(Records excerpted from a collection)
-=-=-

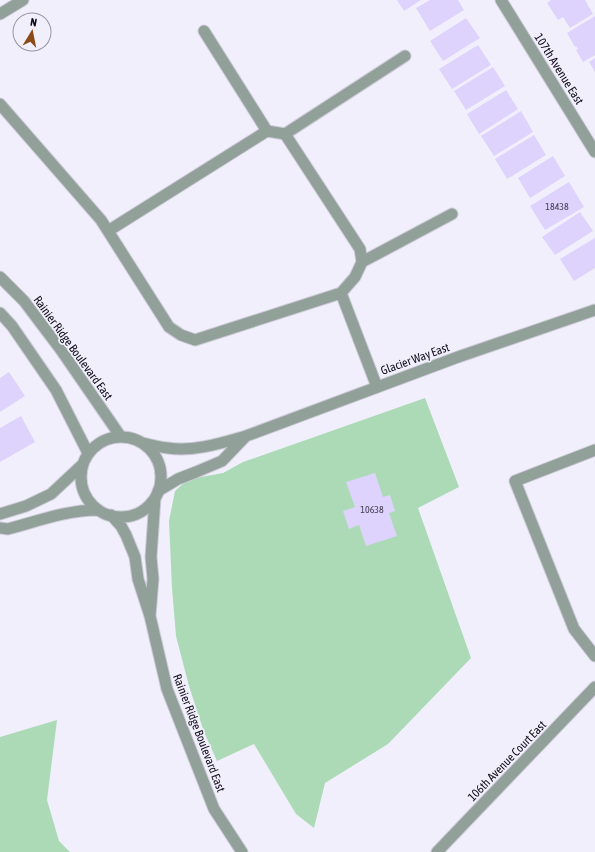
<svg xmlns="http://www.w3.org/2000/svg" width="595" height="852" font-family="'Asap Condensed',sans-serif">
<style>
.green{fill:#acdab6}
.building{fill:#ddd3fc}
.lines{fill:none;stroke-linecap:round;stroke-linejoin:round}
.service-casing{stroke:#cecbd8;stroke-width:13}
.minor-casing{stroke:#cecbd8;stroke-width:13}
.service{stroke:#91a199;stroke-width:11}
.minor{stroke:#91a199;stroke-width:11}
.labels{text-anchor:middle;stroke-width:3.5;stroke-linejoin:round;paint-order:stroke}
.number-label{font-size:10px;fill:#433e51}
.street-label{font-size:12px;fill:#100d18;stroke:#f2effd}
</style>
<rect width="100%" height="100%" fill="#f2effd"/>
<path class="green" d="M 425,398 L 459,487 L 418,508 L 471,658 L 388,744 L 325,783 L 314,828 L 296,814 L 254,744 L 217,761 L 204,732 L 189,686 L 176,636 L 172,588 L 169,521 L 175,491 L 185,482 L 195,478 L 223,473 L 243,462 Z
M 57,720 L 47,800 L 59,841 L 70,852 L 0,852 L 0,737 Z"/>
<path class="building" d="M 397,0 L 421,0 L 404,11 Z
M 430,0 L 458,0 L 464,10 L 430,31 L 416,8 Z
M 551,0 L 585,0 L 593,14 L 570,28 L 563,17 L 558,20 L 547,3 Z
M 595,16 L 595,55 L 583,62 L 576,50 L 578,49 L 576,46 L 575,47 L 567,33 Z
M 466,18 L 480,38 L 443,61 L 430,41 Z
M 478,45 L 491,65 L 452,89 L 439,69 Z
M 595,58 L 595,72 L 589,62 Z
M 493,67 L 505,86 L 466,110 L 454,91 Z
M 506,90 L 518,109 L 479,134 L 467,114 Z
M 521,111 L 533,132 L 494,156 L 481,136 Z
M 534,135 L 546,155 L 507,179 L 495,159 Z
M 553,156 L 565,176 L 530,198 L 518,178 Z
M 569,182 L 584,207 L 545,230 L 530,206 Z
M 580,212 L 593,231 L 555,255 L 542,237 Z
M 595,238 L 595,268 L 574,281 L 560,259 Z
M 9,372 L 25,396 L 0,412 L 0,378 Z
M 21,416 L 35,442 L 0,462 L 0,428 Z
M 375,473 L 383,497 L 390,495 L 395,511 L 389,513 L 397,536 L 366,546 L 359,525 L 349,529 L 343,511 L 355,507 L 346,482 Z"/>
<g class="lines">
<defs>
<path id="service" d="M 0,14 L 23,0
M 204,31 L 267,131
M 0,104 L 101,220 L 169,327 L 181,335 L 195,340 L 341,293 L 355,277 L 362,262 L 360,249 L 285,134
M 108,231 L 267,131 L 285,134 L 405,56
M 362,262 L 452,214
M 341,293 L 377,387"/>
<path id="minor" d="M 501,0 L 595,152
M 0,277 L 24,301 L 61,350 L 121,437
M 0,313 L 12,326 L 56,390 L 88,453
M 246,436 L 458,357 L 595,310
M81 477a40 40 0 1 1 80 0a40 40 0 1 1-80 0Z
M 143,443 C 151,445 159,447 168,448 C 194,452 221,443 246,436 L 222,461 L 196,472 L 178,479 L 158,491
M 595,450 L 515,481 L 574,629 L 595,656
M 0,514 L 26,506 L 51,494 L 82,465
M 111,515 L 121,526 L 126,535 L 135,557 L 138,579 L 150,616 L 153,579 L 151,557 L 155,498
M 0,528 L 8,529 C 38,521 67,510 98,510
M 150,616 L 167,689 L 214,809 L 242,852
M 437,852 L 595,687"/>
</defs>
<use href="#service" class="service-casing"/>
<use href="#minor" class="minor-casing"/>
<use href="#service" class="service"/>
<use href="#minor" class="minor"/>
</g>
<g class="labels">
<g class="number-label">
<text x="557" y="210">18438</text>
<text x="372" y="513">10638</text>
</g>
<g class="street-label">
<text transform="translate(559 69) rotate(58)" y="4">107th Avenue East</text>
<text transform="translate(73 348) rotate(54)" y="4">Rainier Ridge Boulevard East</text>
<text transform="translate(415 359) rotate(-20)" y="4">Glacier Way East</text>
<text transform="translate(199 733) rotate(69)" y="4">Rainier Ridge Boulevard East</text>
<text transform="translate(507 761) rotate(-46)" y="4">106th Avenue Court East</text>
</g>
</g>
<g transform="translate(32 32) rotate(10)"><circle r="19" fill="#f2effd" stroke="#9895a1"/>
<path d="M0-3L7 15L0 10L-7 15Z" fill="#8b4917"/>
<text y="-6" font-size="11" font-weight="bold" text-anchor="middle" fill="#100d18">N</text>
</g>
</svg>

-=-=-

**Activity:** Could you print exactly the lines from the one containing "M 375,473 L" through the last line of the records above?

**Reply:**
M 375,473 L 383,497 L 390,495 L 395,511 L 389,513 L 397,536 L 366,546 L 359,525 L 349,529 L 343,511 L 355,507 L 346,482 Z"/>
<g class="lines">
<defs>
<path id="service" d="M 0,14 L 23,0
M 204,31 L 267,131
M 0,104 L 101,220 L 169,327 L 181,335 L 195,340 L 341,293 L 355,277 L 362,262 L 360,249 L 285,134
M 108,231 L 267,131 L 285,134 L 405,56
M 362,262 L 452,214
M 341,293 L 377,387"/>
<path id="minor" d="M 501,0 L 595,152
M 0,277 L 24,301 L 61,350 L 121,437
M 0,313 L 12,326 L 56,390 L 88,453
M 246,436 L 458,357 L 595,310
M81 477a40 40 0 1 1 80 0a40 40 0 1 1-80 0Z
M 143,443 C 151,445 159,447 168,448 C 194,452 221,443 246,436 L 222,461 L 196,472 L 178,479 L 158,491
M 595,450 L 515,481 L 574,629 L 595,656
M 0,514 L 26,506 L 51,494 L 82,465
M 111,515 L 121,526 L 126,535 L 135,557 L 138,579 L 150,616 L 153,579 L 151,557 L 155,498
M 0,528 L 8,529 C 38,521 67,510 98,510
M 150,616 L 167,689 L 214,809 L 242,852
M 437,852 L 595,687"/>
</defs>
<use href="#service" class="service-casing"/>
<use href="#minor" class="minor-casing"/>
<use href="#service" class="service"/>
<use href="#minor" class="minor"/>
</g>
<g class="labels">
<g class="number-label">
<text x="557" y="210">18438</text>
<text x="372" y="513">10638</text>
</g>
<g class="street-label">
<text transform="translate(559 69) rotate(58)" y="4">107th Avenue East</text>
<text transform="translate(73 348) rotate(54)" y="4">Rainier Ridge Boulevard East</text>
<text transform="translate(415 359) rotate(-20)" y="4">Glacier Way East</text>
<text transform="translate(199 733) rotate(69)" y="4">Rainier Ridge Boulevard East</text>
<text transform="translate(507 761) rotate(-46)" y="4">106th Avenue Court East</text>
</g>
</g>
<g transform="translate(32 32) rotate(10)"><circle r="19" fill="#f2effd" stroke="#9895a1"/>
<path d="M0-3L7 15L0 10L-7 15Z" fill="#8b4917"/>
<text y="-6" font-size="11" font-weight="bold" text-anchor="middle" fill="#100d18">N</text>
</g>
</svg>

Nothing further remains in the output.